◆ **Document text**:
--

Step 6. Once identified the snapshot to be downloaded (in this case is going to be the one marked above in green), download it on a QCOW2 format using the command glance image-download as shown here.

[root@elospd01 stack]# glance image-download 92dfe18c-df35-4aa9-8c52-9c663d3f839b --file /tmp/AAA-CPAR-LGNoct192017.qcow2 &

• The “&” sends the process to background. It will take some time to complete this action, once it is done, the image can be located at /tmp directory.
• On sending the process to background, if connectivity is lost, then the process is also stopped. 
• Execute the command “disown -h” so that in case of SSH connection is lost, the process still runs and finishes on the OSPD.

Step 7. Once the download process finishes, a compression process needs to be executed as that snapshot may be filled with ZEROES because of processes, tasks and temporary files handled by the Operating System. The command to be used for file compression is virt-sparsify.

[root@elospd01 stack]# virt-sparsify AAA-CPAR-LGNoct192017.qcow2 AAA-CPAR-LGNoct192017_compressed.qcow2

This process takes some time (around 10-15 minutes). Once finished, the resulting file is the one that needs to be transferred to an external entity as specified on next step.

Verification of the file integrity is required, in order to achieve this, execute the next command and look for the “corrupt” attribute at the end of its output.

[root@wsospd01 tmp]# qemu-img info AAA-CPAR-LGNoct192017_compressed.qcow2
image: AAA-CPAR-LGNoct192017_compressed.qcow2
file format: qcow2
virtual size: 150G (161061273600 bytes)

--

◆ **Data to examine**:
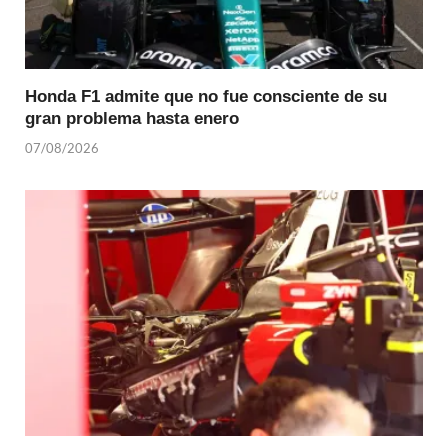
Honda F1 admite que no fue consciente de su
gran problema hasta enero
07/08/2026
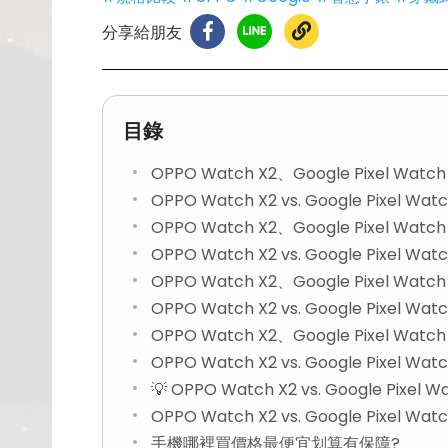
分享給朋友
目錄
OPPO Watch X2、Google Pixel 
OPPO Watch X2 vs. Google Pixel
OPPO Watch X2、Google Pixel W
OPPO Watch X2 vs. Google Pixel 
OPPO Watch X2、Google Pixel W
OPPO Watch X2 vs. Google Pixel 
OPPO Watch X2、Google Pixel W
OPPO Watch X2 vs. Google Pixel W
💡 OPPO Watch X2 vs. Google Pix
OPPO Watch X2 vs. Google Pixel
手機哪裡買價格最便宜划算有保障?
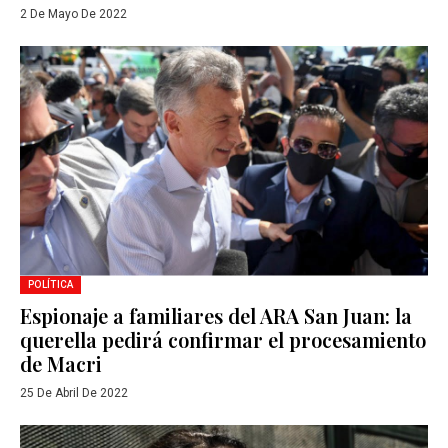
2 De Mayo De 2022
POLÍTICA
Espionaje a familiares del ARA San Juan: la
querella pedirá confirmar el procesamiento
de Macri
25 De Abril De 2022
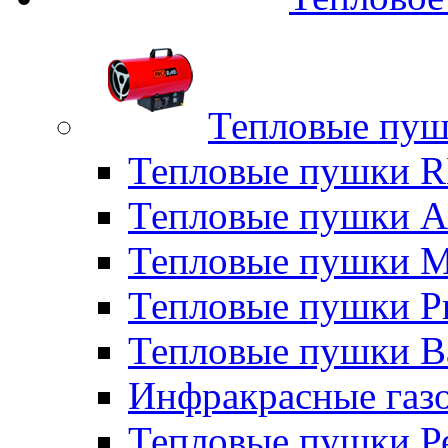
Тепловые пуш
Тепловые пушки
Тепловые пушки A
Тепловые пушки M
Тепловые пушки P
Тепловые пушки B
Инфракрасные газо
Тепловые пушки Р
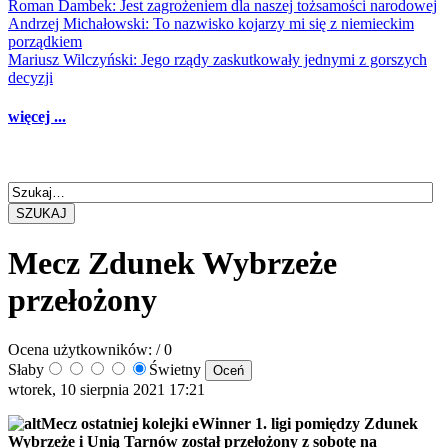
Roman Dambek: Jest zagrożeniem dla naszej tożsamości narodowej
Andrzej Michałowski: To nazwisko kojarzy mi się z niemieckim
porządkiem
Mariusz Wilczyński: Jego rządy zaskutkowały jednymi z gorszych
decyzji
więcej ...
SZUKAJ
Mecz Zdunek Wybrzeże
przełożony
Ocena użytkowników:
/ 0
Słaby
Świetny
wtorek, 10 sierpnia 2021 17:21
Mecz ostatniej kolejki eWinner 1. ligi pomiędzy Zdunek
Wybrzeże i Unią Tarnów został przełożony z sobotę na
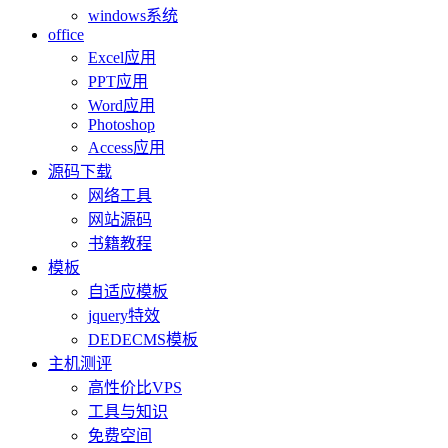
windows系统
office
Excel应用
PPT应用
Word应用
Photoshop
Access应用
源码下载
网络工具
网站源码
书籍教程
模板
自适应模板
jquery特效
DEDECMS模板
主机测评
高性价比VPS
工具与知识
免费空间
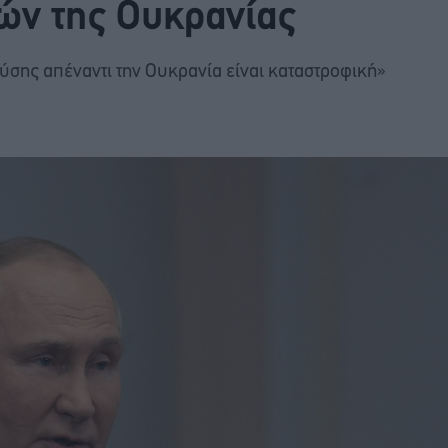
ών της Ουκρανίας
Δύσης απέναντι την Ουκρανία είναι καταστροφική»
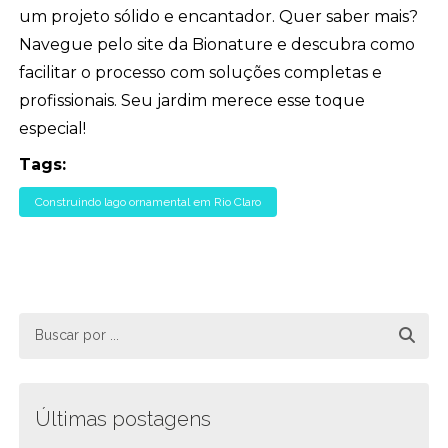
um projeto sólido e encantador. Quer saber mais?
Navegue pelo site da Bionature e descubra como
facilitar o processo com soluções completas e
profissionais. Seu jardim merece esse toque
especial!
Tags:
Construindo lago ornamental em Rio Claro
Últimas postagens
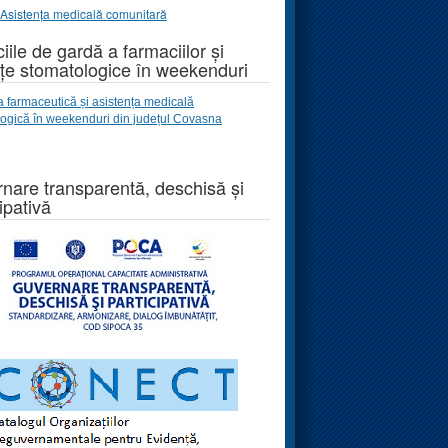
Asistența medicală comunitară
iile de gardă a farmaciilor și
țe stomatologice în weekenduri
a farmaceutică și asistența medicală
logică
în weekenduri
din județul Covasna
nare transparentă, deschisă și
ipativă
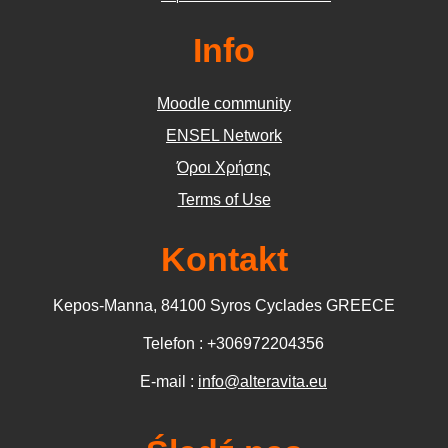
E-LEARNING:
https://e-learning.alteravita.eu
ENSEL-NETWORK:
https://en-sel.eu/
ENSA:
https://www.ensa-network.eu/
Info
Moodle community
ΕΝSEL Network
Όροι Χρήσης
Terms of Use
Kontakt
Kepos-Manna, 84100 Syros Cyclades GREECE
Telefon : +306972204356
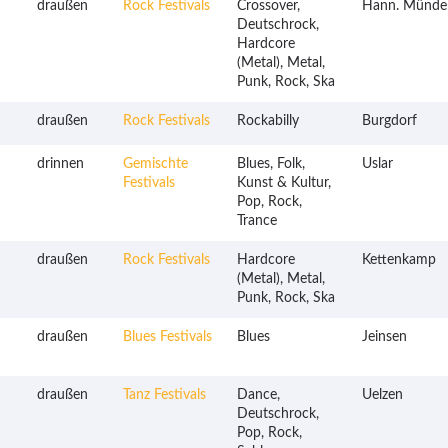
draußen
Rock Festivals
Crossover,
Hann. Münde
Deutschrock,
Hardcore
(Metal), Metal,
Punk, Rock, Ska
draußen
Rock Festivals
Rockabilly
Burgdorf
drinnen
Gemischte
Blues, Folk,
Uslar
Festivals
Kunst & Kultur,
Pop, Rock,
Trance
draußen
Rock Festivals
Hardcore
Kettenkamp
(Metal), Metal,
Punk, Rock, Ska
draußen
Blues Festivals
Blues
Jeinsen
draußen
Tanz Festivals
Dance,
Uelzen
Deutschrock,
Pop, Rock,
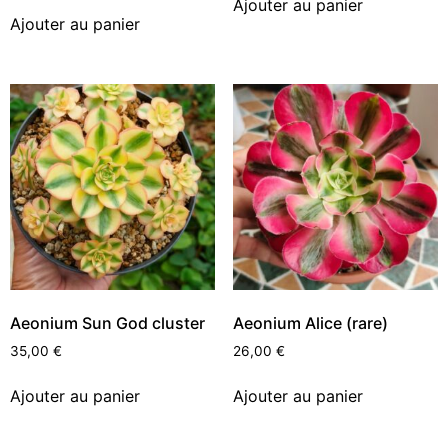
Ajouter au panier
Ajouter au panier
Aeonium Sun God cluster
Aeonium Alice (rare)
35,00
€
26,00
€
Ajouter au panier
Ajouter au panier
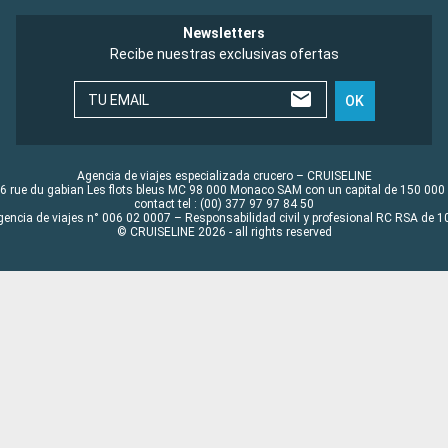
Newsletters
Recibe nuestras exclusivas ofertas
TU EMAIL
OK
Agencia de viajes especializada crucero – CRUISELINE
6 rue du gabian Les flots bleus MC 98 000 Monaco SAM con un capital de 150 000
contact tel : (00) 377 97 97 84 50
gencia de viajes n° 006 02 0007 – Responsabilidad civil y profesional RC RSA de
© CRUISELINE 2026 - all rights reserved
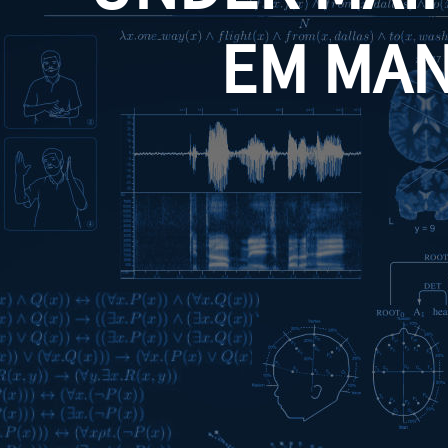
EM MA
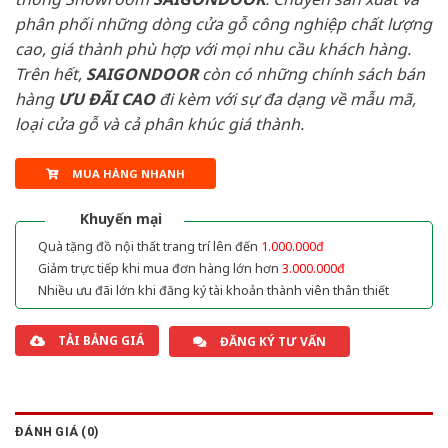
phân phối những dòng cửa gỗ công nghiệp chất lượng
cao, giá thành phù hợp với mọi nhu cầu khách hàng.
Trên hết,
SAIGONDOOR
còn có những chính sách bán
hàng
ƯU ĐÃI
CAO
đi kèm với sự đa dạng về mẫu mã,
loại cửa gỗ và cả phân khúc giá thành.
MUA HÀNG NHANH
Khuyến mại
Quà tặng đồ nội thất trang trí lên đến
1.000.000đ
Giảm trực tiếp khi mua đơn hàng lớn hơn
3.000.000đ
Nhiều ưu đãi lớn khi đăng ký tài khoản thành viên thân thiết
TẢI BẢNG GIÁ
ĐĂNG KÝ TƯ VẤN
ĐÁNH GIÁ (0)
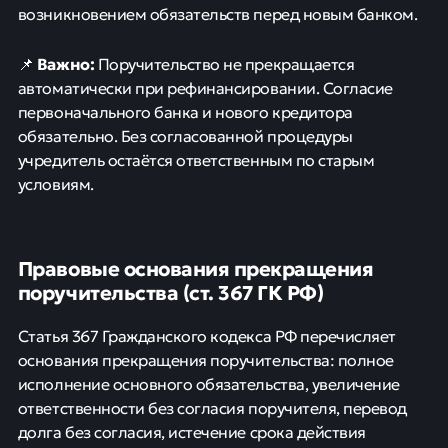
возникновением обязательств перед новым банком.
Важно:
📌
Поручительство не прекращается
автоматически при рефинансировании. Согласие
первоначального банка и нового кредитора
обязательно. Без согласованной процедуры
учредитель остаётся ответственным по старым
условиям.
Правовые основания прекращения
поручительства (ст. 367 ГК РФ)
Статья 367 Гражданского кодекса РФ перечисляет
основания прекращения поручительства: полное
исполнение основного обязательства, увеличение
ответственности без согласия поручителя, перевод
долга без согласия, истечение срока действия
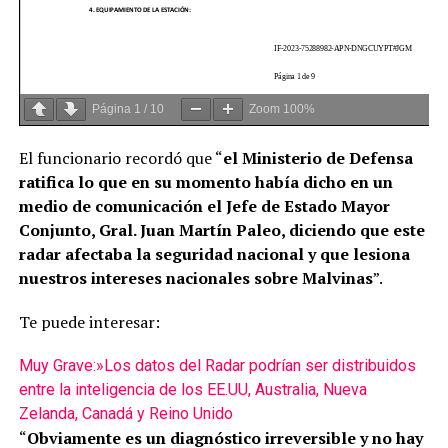
Página
1
/
10
Zoom
100%
El funcionario recordó que “
el Ministerio de Defensa
ratifica lo que en su momento había dicho en un
medio de comunicación el Jefe de Estado Mayor
Conjunto, Gral. Juan Martín Paleo, diciendo que este
radar afectaba la seguridad nacional y que lesiona
nuestros intereses nacionales sobre Malvinas
”.
Te puede interesar:
Muy Grave:»Los datos del Radar podrían ser distribuidos
entre la inteligencia de los EE.UU, Australia, Nueva
Zelanda, Canadá y Reino Unido
“
Obviamente es un diagnóstico irreversible y no hay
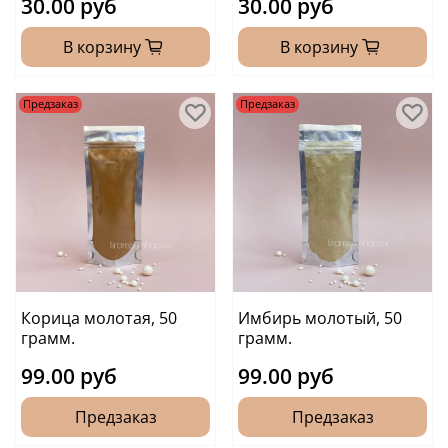
30.00 руб
30.00 руб
В корзину
В корзину
Предзаказ
Предзаказ
Корица молотая, 50
Имбирь молотый, 50
грамм.
грамм.
99.00 руб
99.00 руб
Предзаказ
Предзаказ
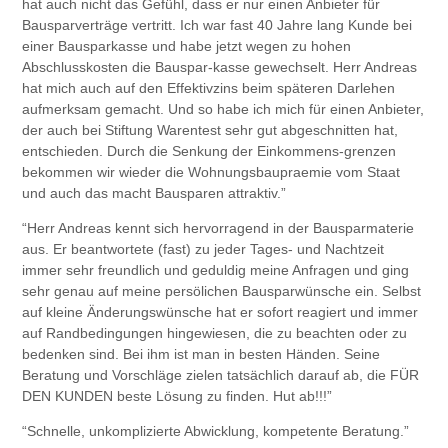
hat auch nicht das Gefühl, dass er nur einen Anbieter für
Bausparverträge vertritt. Ich war fast 40 Jahre lang Kunde bei
einer Bausparkasse und habe jetzt wegen zu hohen
Abschlusskosten die Bauspar-kasse gewechselt. Herr Andreas
hat mich auch auf den Effektivzins beim späteren Darlehen
aufmerksam gemacht. Und so habe ich mich für einen Anbieter,
der auch bei Stiftung Warentest sehr gut abgeschnitten hat,
entschieden. Durch die Senkung der Einkommens-grenzen
bekommen wir wieder die Wohnungsbaupraemie vom Staat
und auch das macht Bausparen attraktiv.”
“Herr Andreas kennt sich hervorragend in der Bausparmaterie
aus. Er beantwortete (fast) zu jeder Tages- und Nachtzeit
immer sehr freundlich und geduldig meine Anfragen und ging
sehr genau auf meine persölichen Bausparwünsche ein. Selbst
auf kleine Änderungswünsche hat er sofort reagiert und immer
auf Randbedingungen hingewiesen, die zu beachten oder zu
bedenken sind. Bei ihm ist man in besten Händen. Seine
Beratung und Vorschläge zielen tatsächlich darauf ab, die FÜR
DEN KUNDEN beste Lösung zu finden. Hut ab!!!”
“Schnelle, unkomplizierte Abwicklung, kompetente Beratung.”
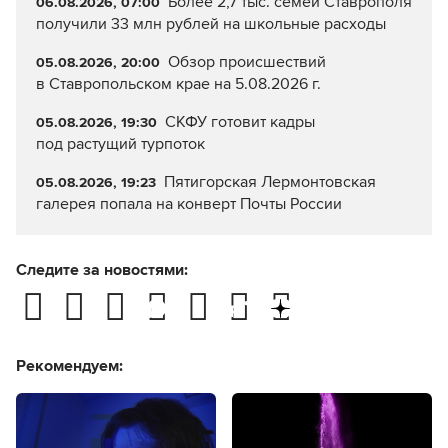
Более 2,7 тыс. семей Ставрополя
06.08.2026, 07:00
получили 33 млн рублей на школьные расходы
Обзор происшествий
05.08.2026, 20:00
в Ставропольском крае на 5.08.2026 г.
СКФУ готовит кадры
05.08.2026, 19:30
под растущий турпоток
Пятигорская Лермонтовская
05.08.2026, 19:23
галерея попала на конверт Почты России
Следите за новостями:
Рекомендуем:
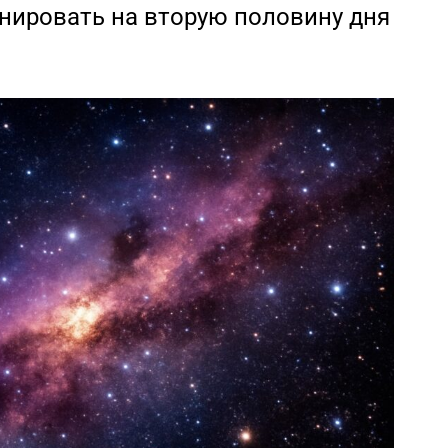
нировать на вторую половину дня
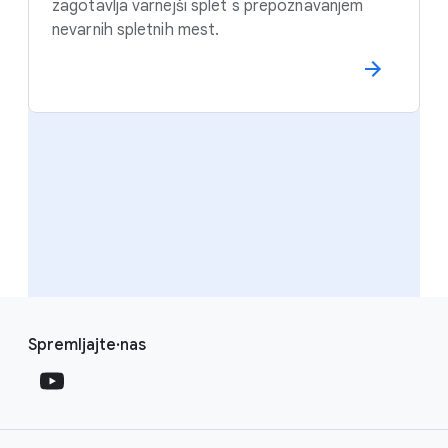
zagotavlja varnejši splet s prepoznavanjem
nevarnih spletnih mest.
F
S
o
Spremljajte·nas
o
o
c
t
i
e
a
r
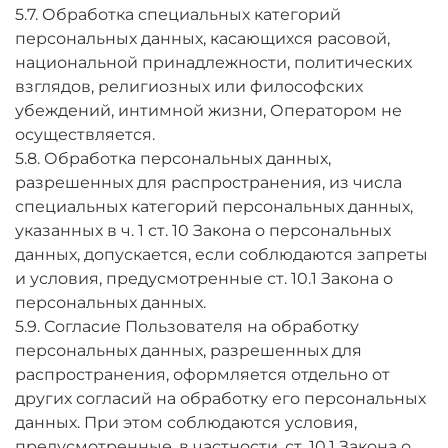
5.7. Обработка специальных категорий
персональных данных, касающихся расовой,
национальной принадлежности, политических
взглядов, религиозных или философских
убеждений, интимной жизни, Оператором не
осуществляется.
5.8. Обработка персональных данных,
разрешенных для распространения, из числа
специальных категорий персональных данных,
указанных в ч. 1 ст. 10 Закона о персональных
данных, допускается, если соблюдаются запреты
и условия, предусмотренные ст. 10.1 Закона о
персональных данных.
5.9. Согласие Пользователя на обработку
персональных данных, разрешенных для
распространения, оформляется отдельно от
других согласий на обработку его персональных
данных. При этом соблюдаются условия,
предусмотренные, в частности, ст. 10.1 Закона о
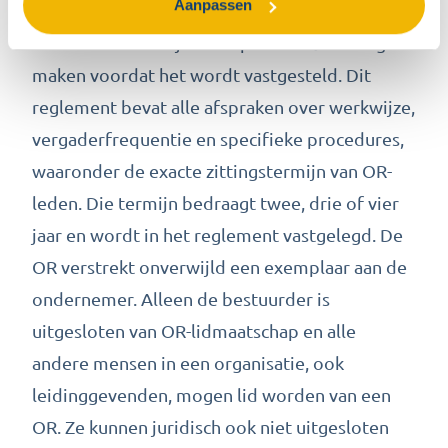
Aanpassen
document dat de OR zelf opstelt, maar waarbij
de ondernemer zijn standpunt kenbaar mag
maken voordat het wordt vastgesteld. Dit
reglement bevat alle afspraken over werkwijze,
vergaderfrequentie en specifieke procedures,
waaronder de exacte zittingstermijn van OR-
leden. Die termijn bedraagt twee, drie of vier
jaar en wordt in het reglement vastgelegd. De
OR verstrekt onverwijld een exemplaar aan de
ondernemer. Alleen de bestuurder is
uitgesloten van OR-lidmaatschap en alle
andere mensen in een organisatie, ook
leidinggevenden, mogen lid worden van een
OR. Ze kunnen juridisch ook niet uitgesloten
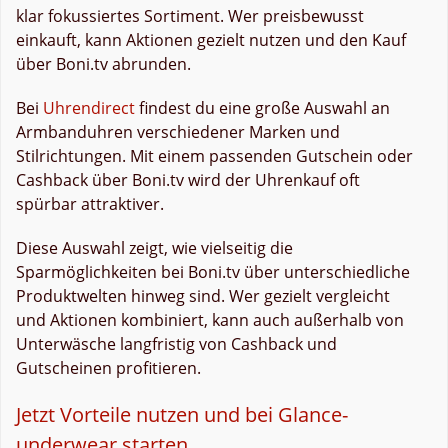
klar fokussiertes Sortiment. Wer preisbewusst
einkauft, kann Aktionen gezielt nutzen und den Kauf
über Boni.tv abrunden.
Bei
Uhrendirect
findest du eine große Auswahl an
Armbanduhren verschiedener Marken und
Stilrichtungen. Mit einem passenden Gutschein oder
Cashback über Boni.tv wird der Uhrenkauf oft
spürbar attraktiver.
Diese Auswahl zeigt, wie vielseitig die
Sparmöglichkeiten bei Boni.tv über unterschiedliche
Produktwelten hinweg sind. Wer gezielt vergleicht
und Aktionen kombiniert, kann auch außerhalb von
Unterwäsche langfristig von Cashback und
Gutscheinen profitieren.
Jetzt Vorteile nutzen und bei Glance-
underwear starten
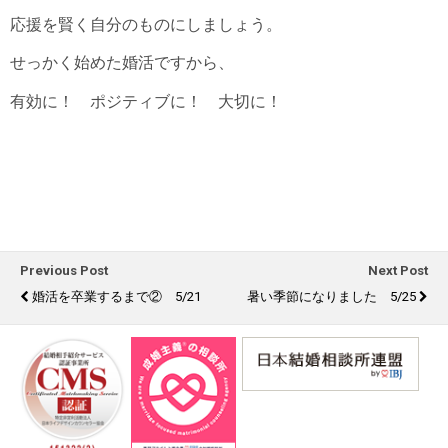
応援を賢く自分のものにしましょう。
せっかく始めた婚活ですから、
有効に！ ポジティブに！ 大切に！
Previous Post
Next Post
婚活を卒業するまで② 5/21
暑い季節になりました 5/25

--

◆ **Tasks to complete**:
**1.** In the snapshot download and compression steps, roughly how long does the virt-sparsify process take?
**2.** Please write the next part of the snapshot download and compression steps, picking up after the last line shown.
The listing has no connection to the text about downloading and compressing the snapshot.

◆ **Per-task outputs**:
**1.** Around 10-15 minutes.

**2.**
disk size: 18G
cluster_size: 65536
Format specific information:

    compat: 1.1

    lazy refcounts: false

    refcount bits: 16

    corrupt: false

 In order to avoid a problem where the OSPD is lost, the recently created snapshot on QCOW2 format needs to be transferred to an external entity. Before to start the file transfer we have to check if the destination has enough available disk space, use the command “df –kh”in order to verify the memory space. Our advice is to transfer it to another site’s OSPD temporarily by using SFTP “sftproot@x.x.x.x” where x.x.x.x is the IP of a remote OSPD. In order to speed up the transfer, the destination can be sent to multiple OSPDs. In the same way, we can use the following command scp *name_of_the_file*.qcow2 root@ x.x.x.x:/tmp (where x.x.x.x is the IP of a remote OSPD) to transfer the file to another OSPD.

Graceful Power Off

Power off  Node

1. To power off the instance : nova stop <INSTANCE_NAME>
2. Now you will see the instance name with the status shutoff.

[stack@director ~]$ nova stop  aaa2-21

Request to stop server aaa2-21 has been accepted.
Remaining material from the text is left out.